J’ai plongé avec délice dans cette Russie du début du Siècle auprès de ce gentleman. J’aime son élégance, sa distance, son regard toujours intelligent sur les autres mais aussi sur l’histoire, sur le temps qui passe, sur l’évolution de la société. Jamais il ne se laisse abattre, il accueille son nouveau statut avec sourire et retenue. Frustrant pour tous ses bourreaux. Il vieillit et ne jure que par ceux qui l’aiment. J’aime son détachement mais aussi sa pudeur. Sa bienveillance. Il représente une figure du passé, celle qu’on regrette aujourd’hui. La Russie s’est libérée des Tsars et le peuple a réclamé sa part du gâteau, mais une partie de son âme est partie avec les Romanov.
J’ai adoré cette lecture, j’avais hâte de retrouver le Métropole, ses escaliers de service, son personnel attachant et drôle, ses clients réguliers, les habitudes du Comte. Et puis au fond de moi, je gardais espoir qu’un jour, il puisse retrouver sa liberté. Un roman fort, puissant, passionnant de bout en bout et d’une écriture, si belle, si fluide et si classe. Amor Towles écrit comme un gentleman. Tout le long du roman, j’ai été en excellente compagnie.
Il y a quelque chose de suranné dans le roman de Towles, mais cela fait du bien. Le Métropole est une sorte de bulle où les gens sont protégés, hors des remous du temps. Un véritable cocon. Une bulle où le lecteur se sent bien. Comment aurais-je réagi ? Une prison de verre, une prison luxueuse mais une prison quand même. Serais-je devenue folle? Le Comte Rostov se refuse à tout laisser aller.

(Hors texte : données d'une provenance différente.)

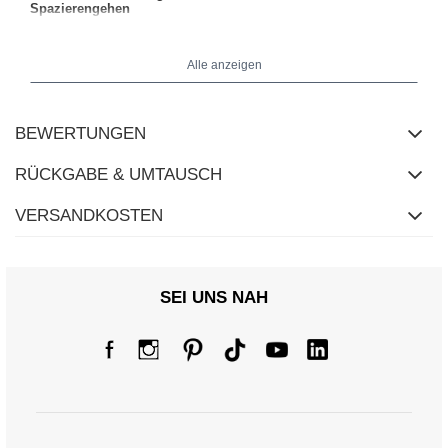
Spazierengehen
Alle anzeigen
Das Model trägt Größe S.
BEWERTUNGEN
RÜCKGABE & UMTAUSCH
VERSANDKOSTEN
SEI UNS NAH
Größentabelle
Maße flach gemessen (+/- 1cm)
Größe
S
M
L
XL
XXL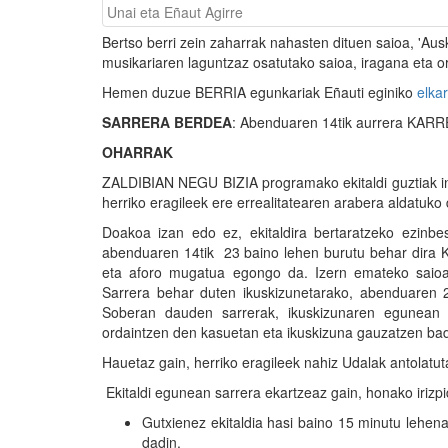
Unai eta Eñaut Agirre
Bertso berri zein zaharrak nahasten dituen saioa, 'Aus
musikariaren laguntzaz osatutako saioa, iragana eta o
Hemen duzue BERRIA egunkariak Eñauti eginiko
elkar
SARRERA BERDEA
: Abenduaren 14tik aurrera KARR
OHARRAK
ZALDIBIAN NEGU BIZIA programako ekitaldi guztiak ind
herriko eragileek ere errealitatearen arabera aldatuko 
Doakoa izan edo ez, ekitaldira bertaratzeko ezin
abenduaren 14tik 23 baino lehen burutu behar dira Ka
eta aforo mugatua egongo da. Izern emateko saioak Z
Sarrera behar duten ikuskizunetarako, abenduaren 2
Soberan dauden sarrerak, ikuskizunaren egunean j
ordaintzen den kasuetan eta ikuskizuna gauzatzen bada
Hauetaz gain, herriko eragileek nahiz Udalak antolatut
Ekitaldi egunean sarrera ekartzeaz gain, honako irizp
Gutxienez ekitaldia hasi baino 15 minutu lehena
dadin.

J’ai eu un coup de coeur pour l’écriture fluide de Towles et ses dialogues si bien travaillés, et pour ces personnages, tous magnifiques car écrit avec intelligence et profondeur. L’auteur ne cède jamais à la facilité. Un roman foisonnant qui exige une certaine attention mais avec en retour un véritable plaisir de lecture. Il n’y a aucune longueur dans ce roman.
Et comme si la magie continue d’opérer, je découvre que le Métropole existe vraiment ! Amor Towles est américain, son précédent roman a été traduit, celui-ci devrait donc l’être prochainement. Je vais me précipiter sur son précédent !
♥♥♥♥♥
Éditions Hutchinson, 2017, 480 pages
6 commentaires
Je me souviens lors d’une visite à moscou avoir pénétré (discrètement) dans cet hôtel…
Excellent !
Oh ça a l’air bien… Je ne lis pas en VO donc il faut que j’attende sa traduction. Par contre, j’ai lu et beaucoup aimé son précédent Les règles du jeu, un charme un peu désuet vraiment très agréable.
Oui, je me suis précipitée pour acheter « Les règles du jeu » et j’imagine que celui-ci va être traduit car il a été très aimé outre-Atlantique. Oui, il y a une sorte de nostalgie, les mots « charme désuet » représentent aussi ce roman.
j’adore ce type de lieu ! et plus c’est suranné, mieux c’est ! Comme je ne lis non plus en VO, je vais me ruer sur « Les règles du jeu » en attendant.
Pareil ! J’ai acheté les Règles du Jeu immédiatement après. C’est une lecture qui réconforte en quelque sorte et ça fait du bien tout en étant très bien écrite et historiquement passionnante.